## [ASSIGNED TASK]
Read through the data and report every line in which the word "label" occurs.

## [TASK MATERIAL]
—————

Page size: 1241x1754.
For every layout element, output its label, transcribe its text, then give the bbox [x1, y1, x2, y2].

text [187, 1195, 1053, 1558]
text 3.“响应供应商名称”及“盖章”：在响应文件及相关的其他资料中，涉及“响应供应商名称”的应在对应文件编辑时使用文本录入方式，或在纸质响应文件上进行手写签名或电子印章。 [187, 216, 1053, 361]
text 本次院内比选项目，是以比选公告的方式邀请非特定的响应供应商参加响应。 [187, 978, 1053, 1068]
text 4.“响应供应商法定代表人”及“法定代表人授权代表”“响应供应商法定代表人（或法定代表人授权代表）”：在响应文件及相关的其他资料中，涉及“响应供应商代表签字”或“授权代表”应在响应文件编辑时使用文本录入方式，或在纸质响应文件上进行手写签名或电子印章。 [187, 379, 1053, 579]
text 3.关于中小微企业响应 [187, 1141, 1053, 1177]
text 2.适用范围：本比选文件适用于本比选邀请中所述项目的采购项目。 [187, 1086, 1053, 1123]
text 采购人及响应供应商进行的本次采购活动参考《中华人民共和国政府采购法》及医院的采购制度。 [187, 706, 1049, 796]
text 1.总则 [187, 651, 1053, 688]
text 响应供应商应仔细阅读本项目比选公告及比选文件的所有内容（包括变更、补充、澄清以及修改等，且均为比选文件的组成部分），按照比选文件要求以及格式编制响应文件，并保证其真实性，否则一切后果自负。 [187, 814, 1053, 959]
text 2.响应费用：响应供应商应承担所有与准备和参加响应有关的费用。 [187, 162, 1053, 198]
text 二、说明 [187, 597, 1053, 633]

—————

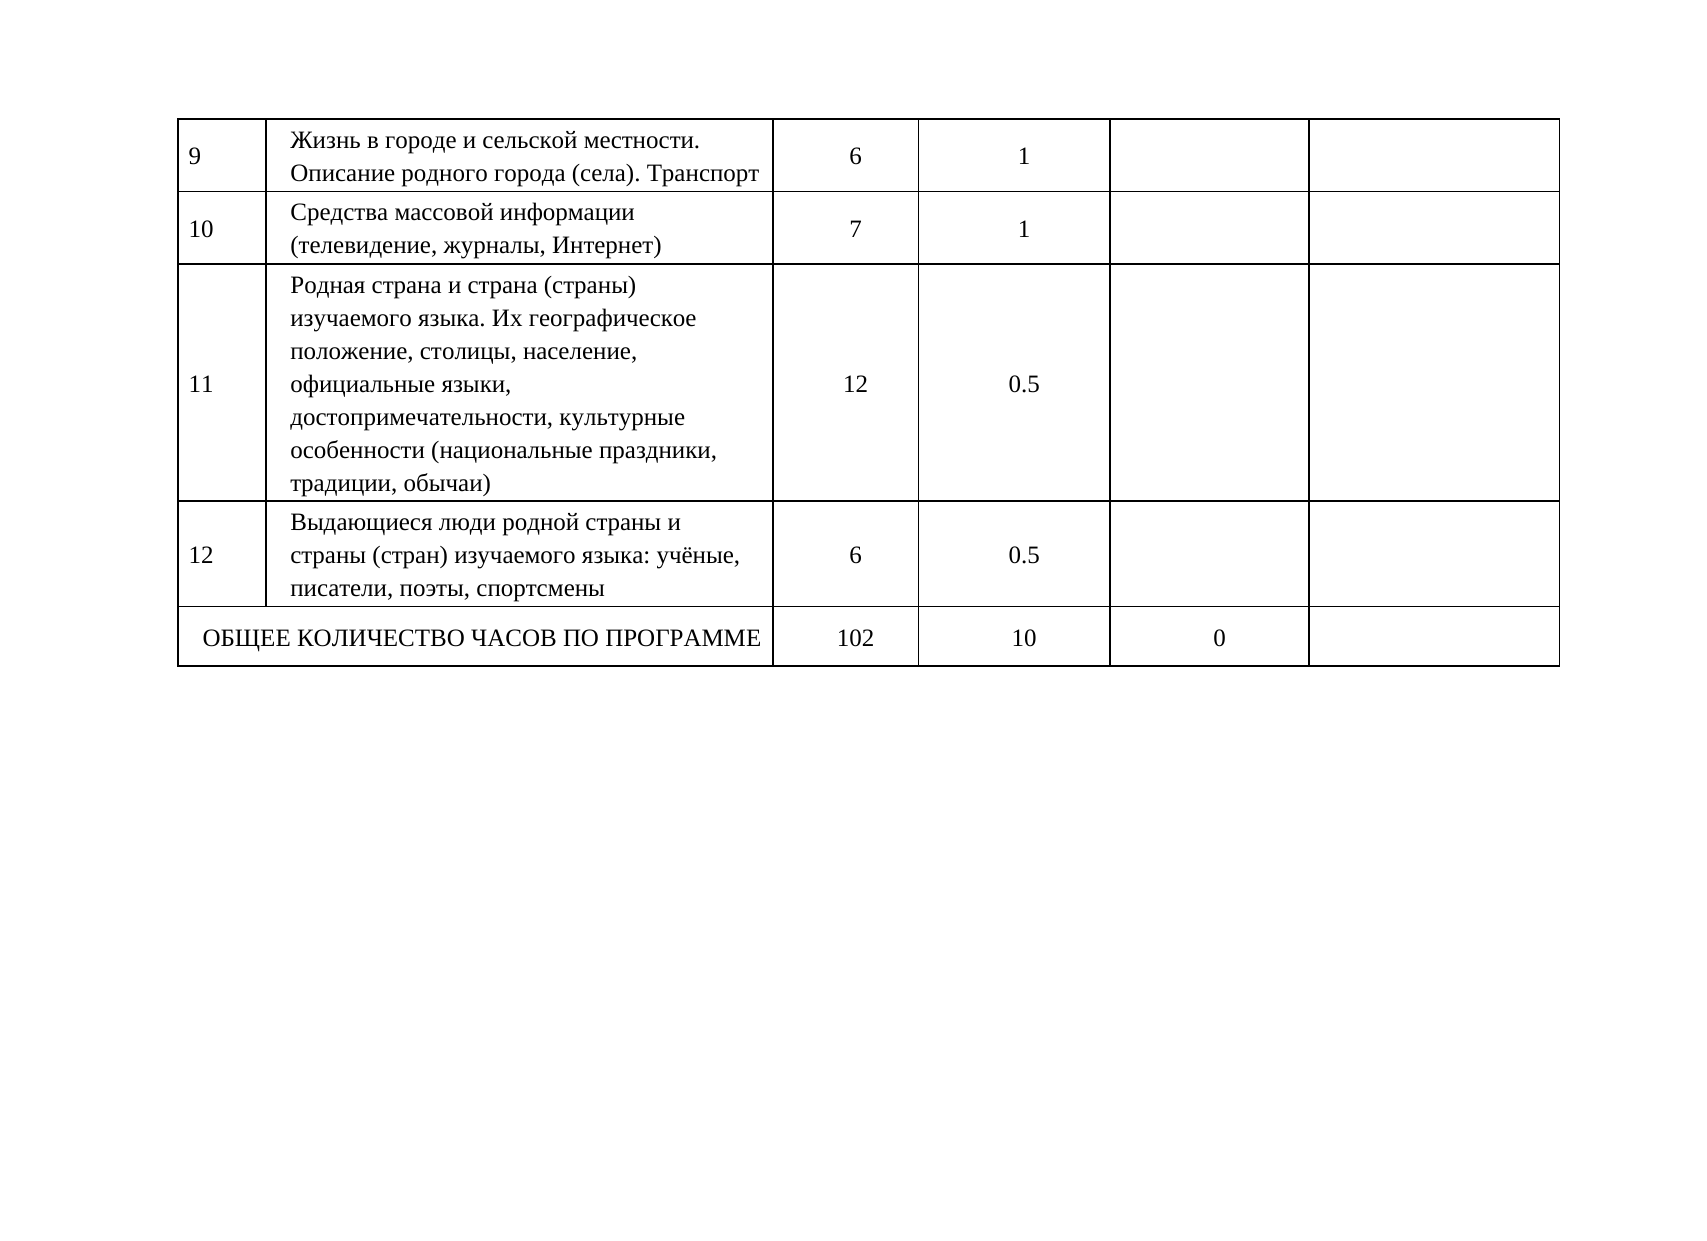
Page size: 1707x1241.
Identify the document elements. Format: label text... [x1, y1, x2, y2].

—————

## [RESPONSE AREA]
For every layout element, output its label, transcribe its text, then give the bbox [x1, y1, x2, y2].
Identify the document elements. Format: label text... [x1, y1, x2, y2].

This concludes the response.